Additionally, they provide for an organised and structured analysis of individual risks. They offer a conveniently documented record, of the various principles adopted by risk managers in ranking risks and setting the antecedent of when and how to address them. Proponents of the risk matrix approach have noted that, the design and development of risk matrices within an organisation do not require any specialised knowledge in quantitative risk assessment methodologies.
Anybody from any organisational department, be it finance, medicine, among others, can use the risk analysis matrix without much ado. It is a very concise and user-friendly technique for information gathering, used to prioritise, palliate and develop readiness, response, and rebound plans for any risk event within an organisation.
Talbot (n. d) notes that, a risk matrix provides some consistency to prioritising risks, and presents more complex risk data in a succinct manner (n. page). This is only conceivable in instances where the risk analysis matrix is able to rank various risk events into different risk classes. For instance, those risks that have been classified in a higher category in the risk analysis matrix cannot, at the same time be classified anywhere else.
Disadvantages of using the risk Matrix approach in Risk management
Cox (2008), has explained that, although most risk management consultants and professionals tend to believe that risk matrices are beneficial in differentiating, though qualitatively, between urgent and less urgent classes of risks, only a limited number of empirical or theoretical studies have been carried out to reiterate these notion.
Kailash (2007) identifies the following setbacks of risk matrix analysis:
First, there is the limitation of poor resolution; – this is where there is an impossibility to rank risks which fall within the same qualitative rating. A risk analysis matrix tends to append imprecision to risk analysis, since it basically classifies a wide range of risk cases into one class, making it inconceivable to further rank them within their own subcategory. This has the implication that such grouped risks will be treated equally, the level of urgency that will be assigned to them, and organisational impact will be taken to be similar, though in reality, it might not be the case.

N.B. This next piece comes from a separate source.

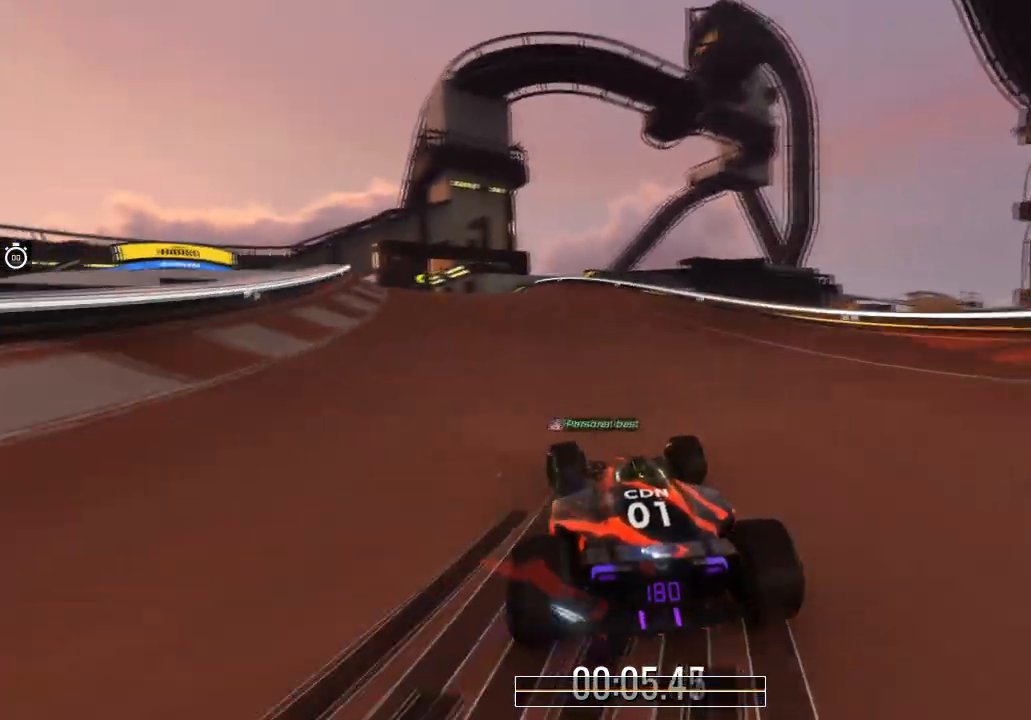
{"keys": ["up"], "events": [[267, "left", "up"]]}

Secondly, there are ranking errors. Cox (2008) explains that ranking errors occur where a risk analysis matrix assigns a higher qualitative ranking to a lower quantitative risk. This phenomenon arises, as Hubbard (2009) notes, in instances where verbal scales are interpreted differently by various people (n. page). As such, verbal scales tend to add inaccuracies, resulting in lack of uniformity and consistency in the results arrived at.

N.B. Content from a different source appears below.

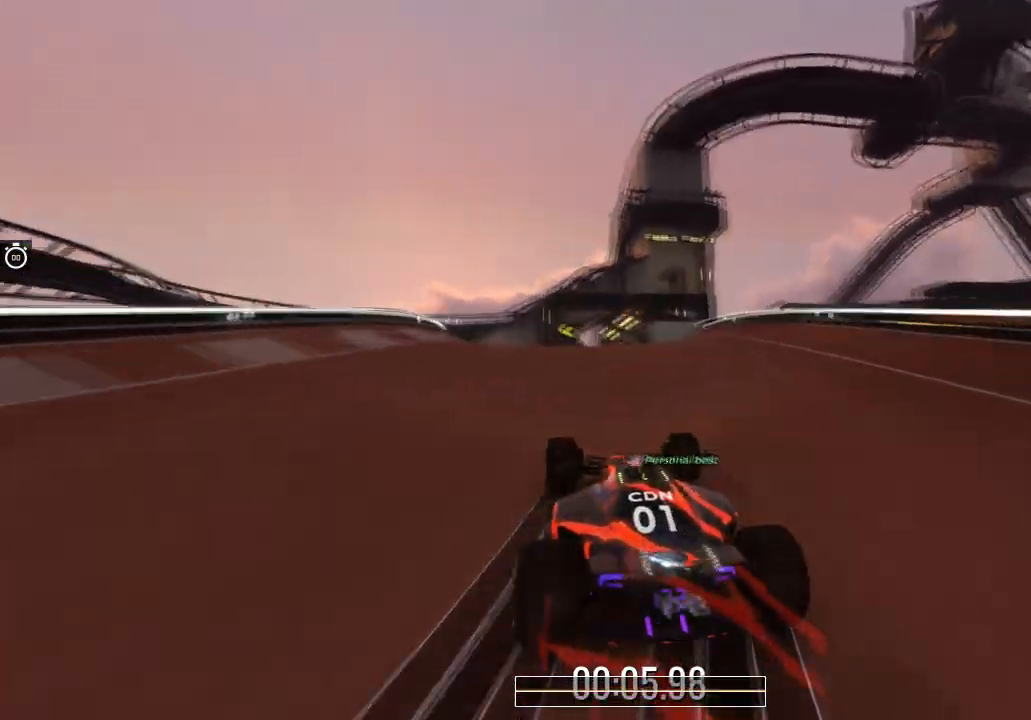
{"keys": ["up"], "events": [[33, "left", "down"], [500, "left", "up"]]}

The terminologies used to describe the ratings such as; frequent, probable, occasional, remote and improbable among others are usually interpreted to convey varied meanings, for different people. As Carey & Burgman (2008), explain these variations in assigning different meanings to the same words, may lead to possible arbitrary disagreements and inconsistent results among users. Notably so, descriptive words for hazards may be differently construed leading to discrepant results, which are otherwise expected to be similar.
Further still, risk matrix analysis does not give the total risk level of a particular hazard, but can only be used to categorise the hazards into vaarious risk groupings. Thus, the risk analysis matrix, if used in isolation, might not be of adequate assistance.
Every person involved in ranking hazards, will usually exhibit personal opinions, character traits and attitudes in ranking various hazards. Majority of these individuals are prejudiced and will, in most instances pre-judge events instead of objectively analysing facts when faced with a particular set of information for decision making.
Proper and rational decision making can only be ocnceivable where judgements are adequately grounded on observable phenomena which is void of any emotional and personal perceptions. Cox (2008) notes that, the limitations of risk analysis matrices includes the fact that, scoring methods do not consider the very important aspect of correlation among various risk factors. The correlations that may be existing among different risk events, if ignored will adversely affect decision making.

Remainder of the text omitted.